During the Pentagon’s celebration of “LGBT Pride Month,” Secretary Mabus gave a speech (video) lauding the day. After describing the now-repealed DADT as “morally wrong,” Secretary Mabus seemed to equate those who opposed DADT repeal — that is, a large portion of religious American citizens and US troops — with racists and bigots [emphasis added]:
Throughout this debate…those opposing the repeal of Don’t Ask, Don’t Tell used exactly the same flawed logic as those who had earlier opposed racial integration or gender integration…
That’s a suggestion that is not only an insult to the professionalism of our armed forces, but it undermines our core values as service men and women and as Americans.
This is not an insignificant statement. The US military is only five years separated from allowing homosexuals to openly serve — meaning many who opposed repeal, for religious and other reasons, may yet still be serving. Those are the same troops who were told they would not be required to change their beliefs about homosexuality, and that they could still express those beliefs without reprisal.
Remember, the military’s report on DADT repeal said nearly a full third of the US military — including about half of the US Marine Corps, which Secretary Mabus directly oversees — outright believed repeal would be a bad thing.
Does the Secretary of the Navy believe all of these Airmen, Soldiers, Marines and Sailors are no better than racists or bigots?
What are his subordinates who have moral or religious objections to homosexuality to think now that the leader of their entire Service seemed to declare parts of their religious beliefs immoral and bigoted?
Intentionally or not, the message appears to be that opposition to the acceptance of homosexuality, however religiously or morally sincere, is not an acceptable belief system. In fact, not only is opposition unacceptable, but support is expected — as when Vice President Joseph Biden gave praise by-name to a West Point cadet during their graduation ceremony, highlighting that the cadet was homosexual.
To be clear, the military hasn’t cited any problems with the conduct of those who oppose acceptance of homosexuality. Rather, it seems mere beliefs that, say, call homosexual behavior a sin are little different than the beliefs held by those who look down on racial minorities.
This characterization, should it be official policy, has serious implications.
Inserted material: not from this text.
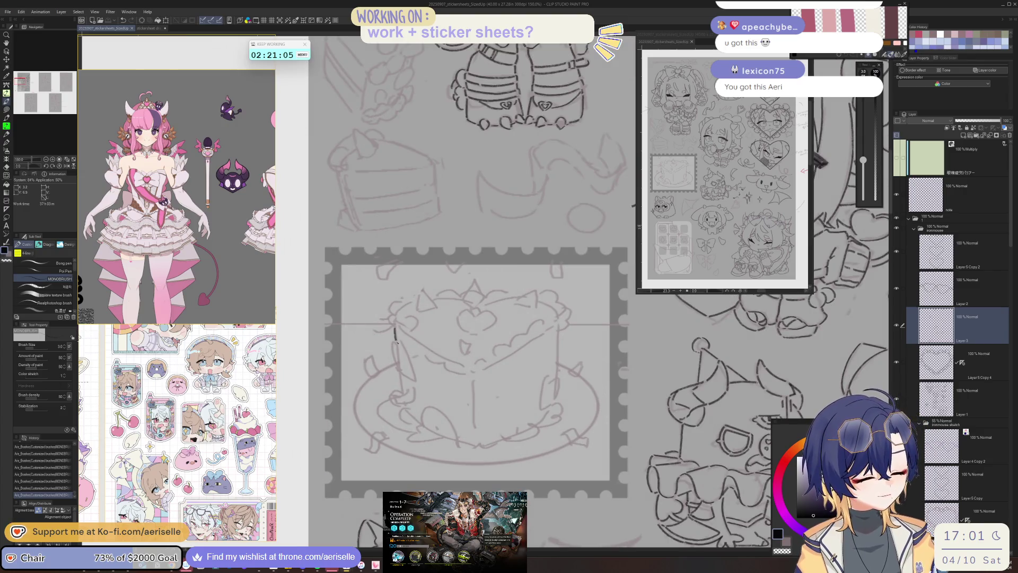
left_click_drag(559, 332, 558, 378)
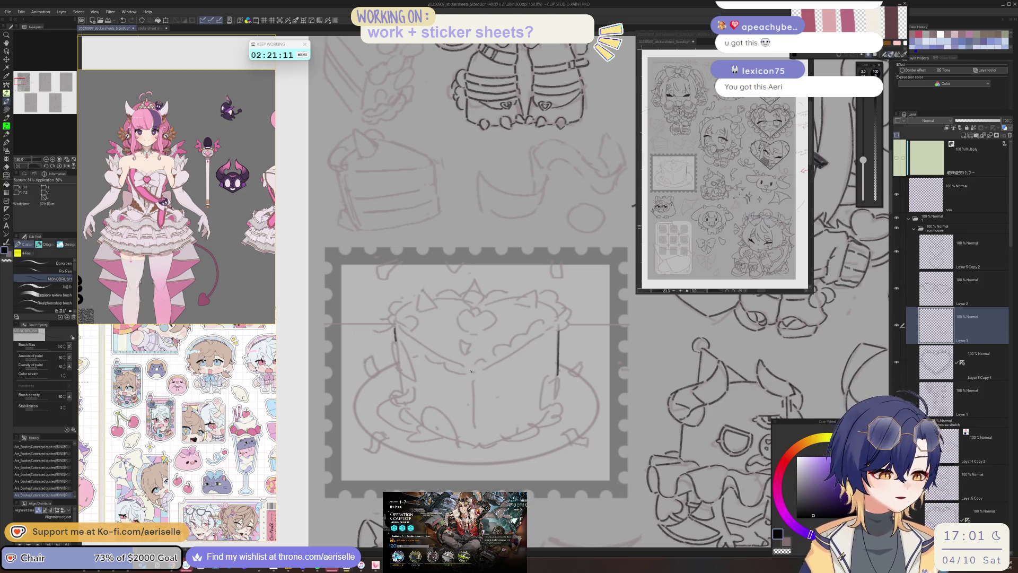
scroll(475, 373, "up", 1)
For example, the US military categorizes groups that advocate “racial intolerance” as “extremist” — and severely restricts the ability of US troops to participate in those groups. (See, for example, DoDI 1325.06 on “Prohibited Activities”.)
If opposition to the acceptance and promotion of homosexuality is no different than racism, will the US military soon categorize churches, mosques, and synagogues that preach against homosexuality as “extremist” and restrict US troops from participating in those “groups”?
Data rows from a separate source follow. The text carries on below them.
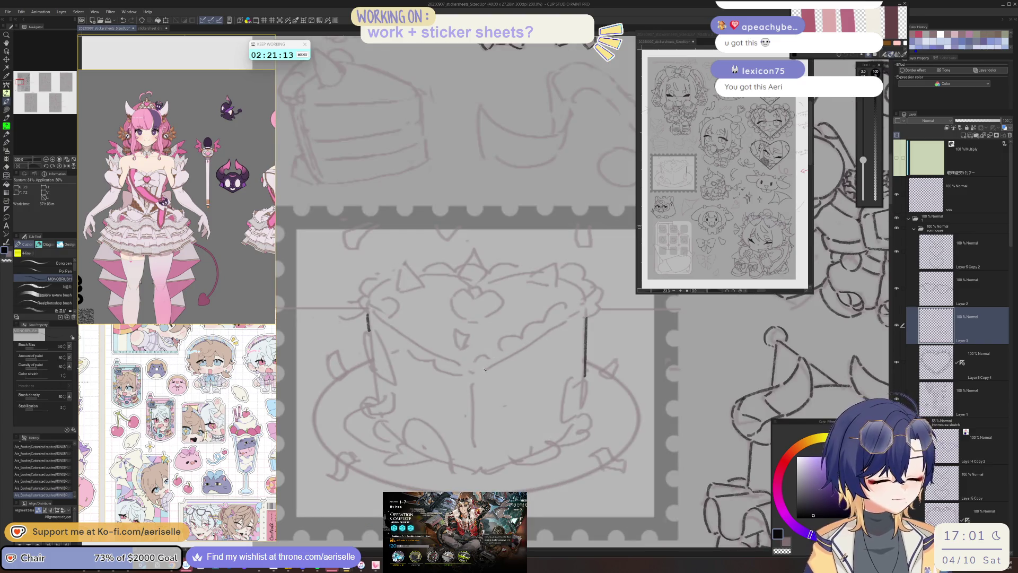
mouse_move(484, 337)
left_mouse_down()
mouse_move(477, 379)
mouse_move(456, 342)
mouse_move(463, 366)
mouse_move(497, 348)
mouse_move(481, 366)
left_mouse_up()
If during this month of “pride” the US military is supposed to reaffirm, as President Obama said, “belief in the dignity of all Americans,” where has the US military reaffirmed the dignity of those who, consistent with their constitutionally-protected religious beliefs, do not agree with the promotion of homosexual behavior?
Or is their diversity of thought, culture, and belief unworthy of respect and dignity?
Secretary of the Air Force Deborah Lee James weighed in on the topic as well, saying (video):
In fact, we now depend on diversity of thought, background, and culture. The things that make us unique are the same things that make us strong.
As both Secretaries said, the US military claims it values diversity.
Some might think, though, that when it comes to religion and sexual behavior, certain kinds of diversity are more valued than others.